To assess the effect of medication errors on the quality of care, patient safety, and costs to the system and individual, I spent two direct practicum hours working with a patient who had been the victim of a medication error. I also consulted with a subject matter expert on medication safety.

Findings

The patient I worked with had been prescribed a medication that was incompatible with another medication that she was taking. This led to a serious side effect, which required her to be hospitalized. The medication error also caused the patient to have a negative experience with the health care system.

The subject matter expert I consulted with confirmed that medication errors are a major patient safety issue. The expert also explained that medication errors can be caused by a variety of factors, including human error, faulty systems, and inadequate training.

Discussion

The findings of my assessment suggest that medication errors have a significant negative impact on the quality of care, patient safety, and costs to the system and individual. Medication errors can lead to serious side effects, longer hospital stays, increased risk of complications, and decreased patient satisfaction.

Recommendations

To improve patient safety and reduce the number of medication errors, I recommend the following:

  • Health care organizations should implement comprehensive medication safety programs.
  • Health care providers should receive regular training on medication safety.
  • Medications should be labeled clearly and accurately.
  • Health care organizations should have systems in place to prevent medication errors from occurring.

Conclusion

Medication errors are a major patient safety issue that can have a significant impact on the quality of care, patient safety, and costs to the system and individual. By implementing the recommendations listed above, health care organizations can improve patient safety and reduce the number of medication errors.

Practicum Experience

My first two practicum hours were spent working with a patient who had been the victim of a medication error. The patient was a 75-year-old woman who had been prescribed a medication that was incompatible with another medication that she was taking. This led to a serious side effect, which required her to be hospitalized.

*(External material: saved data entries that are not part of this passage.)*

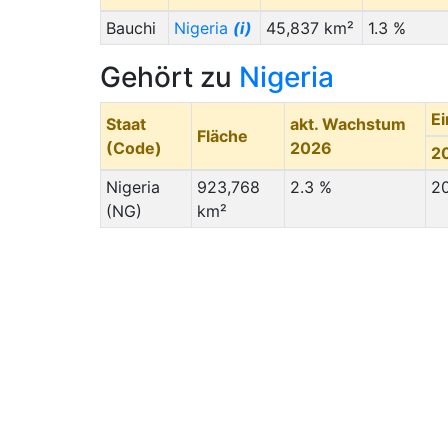
Bauchi
Nigeria
(i)
45,837 km²
1.3 %
Gehört zu
Nigeria
E
Staat
akt. Wachstum
Fläche
(Code)
2026
2
Nigeria
923,768
2.3 %
2
(NG)
km²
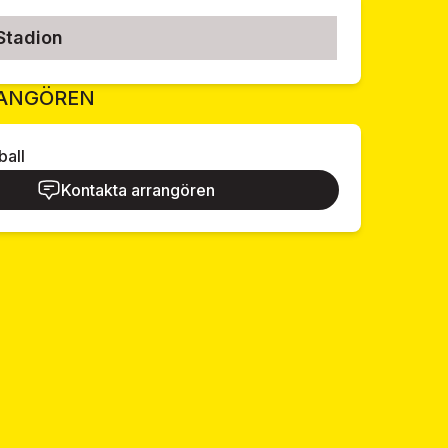
tadion
ANGÖREN
ball
Kontakta arrangören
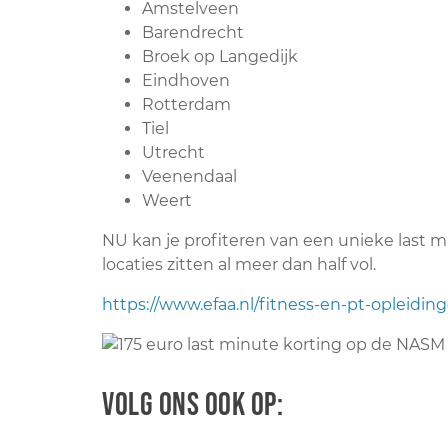
Amstelveen
Barendrecht
Broek op Langedijk
Eindhoven
Rotterdam
Tiel
Utrecht
Veenendaal
Weert
NU kan je profiteren van een unieke last mi
locaties zitten al meer dan half vol.
https://www.efaa.nl/fitness-en-pt-opleidin
Volg ons ook op:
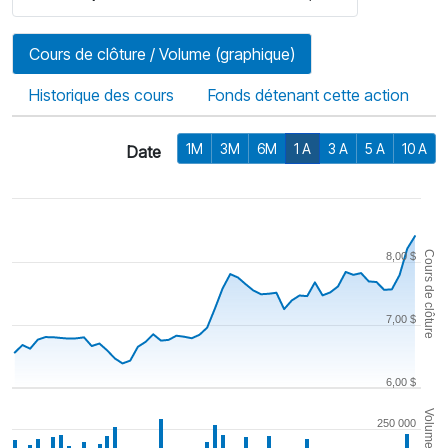
Cours de clôture / Volume (graphique)
Historique des cours
Fonds détenant cette action
1M
3M
6M
1 A
3 A
5 A
10 A
Date
Cours de clôture
8,00 $
7,00 $
6,00 $
Volume
250 000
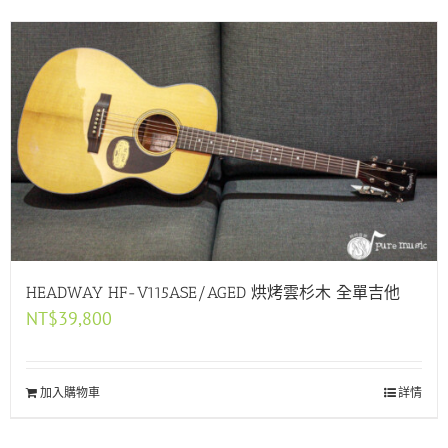
HEADWAY HF-V115ASE/AGED 烘烤雲杉木 全單吉他
NT$
39,800
加入購物車
詳情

I spent the first hour of my practicum hour getting to know the patient and her family. I also reviewed her medical records and discussed her medication regimen with her doctor. During the second hour, I spent time with the patient and her family, providing emotional support and answering their questions about the medication error.

I learned a great deal from my experience working with this patient. I learned about the importance of medication safety and the impact that medication errors can have on patients and their families. I also learned about the importance of providing emotional support to patients who have been the victims of medication errors.

I am grateful for the opportunity to have worked with this patient and her family. I believe that my experience will help me to be a more effective nurse in the future.